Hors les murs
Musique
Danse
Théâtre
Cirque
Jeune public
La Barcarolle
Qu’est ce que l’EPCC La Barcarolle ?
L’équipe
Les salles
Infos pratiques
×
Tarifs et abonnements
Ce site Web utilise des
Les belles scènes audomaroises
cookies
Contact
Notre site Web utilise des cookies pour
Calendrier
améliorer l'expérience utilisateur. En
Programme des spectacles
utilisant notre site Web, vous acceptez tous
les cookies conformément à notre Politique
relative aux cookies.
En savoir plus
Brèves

--

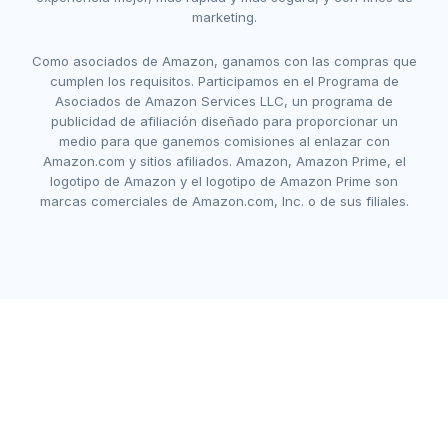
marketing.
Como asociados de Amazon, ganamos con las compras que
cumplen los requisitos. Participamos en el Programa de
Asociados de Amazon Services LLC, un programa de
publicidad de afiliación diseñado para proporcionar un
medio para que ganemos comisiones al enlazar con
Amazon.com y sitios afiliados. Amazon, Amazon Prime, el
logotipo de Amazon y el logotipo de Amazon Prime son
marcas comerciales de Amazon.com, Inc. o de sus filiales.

--

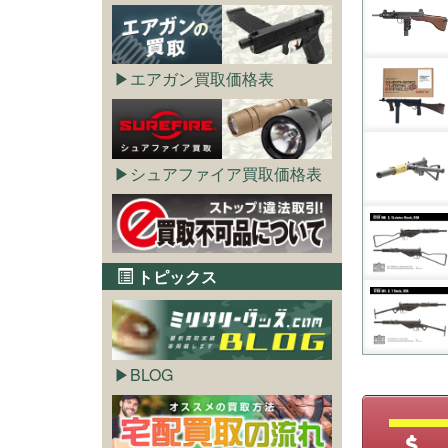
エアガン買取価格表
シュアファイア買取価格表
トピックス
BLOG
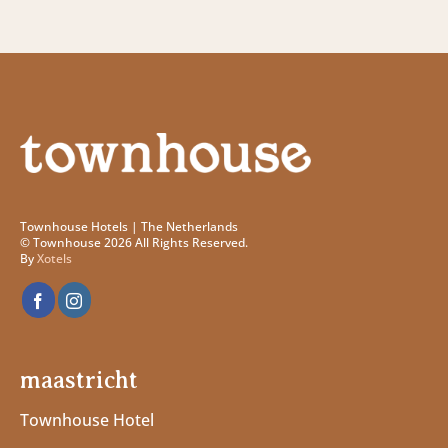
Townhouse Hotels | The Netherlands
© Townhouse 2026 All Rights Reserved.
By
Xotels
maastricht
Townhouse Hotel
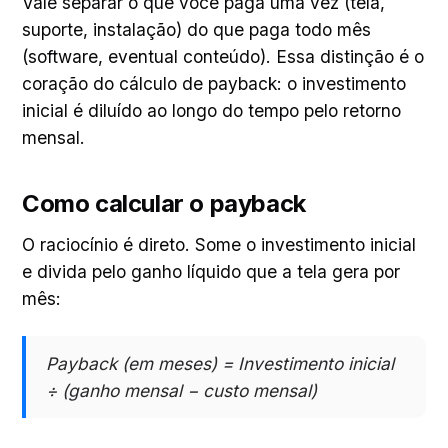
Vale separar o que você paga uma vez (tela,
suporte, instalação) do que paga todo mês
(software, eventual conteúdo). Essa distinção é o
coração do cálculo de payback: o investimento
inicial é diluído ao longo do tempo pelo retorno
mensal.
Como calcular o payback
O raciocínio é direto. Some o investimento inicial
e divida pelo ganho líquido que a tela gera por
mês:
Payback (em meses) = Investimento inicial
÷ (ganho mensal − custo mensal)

What needs to be done >> Take the lines above from the one containing "e divida pelo" down to the one containing "mensal − custo mensal)", and transcribe them exactly, both ends included.

Exercise output >>
e divida pelo ganho líquido que a tela gera por
mês:
Payback (em meses) = Investimento inicial
÷ (ganho mensal − custo mensal)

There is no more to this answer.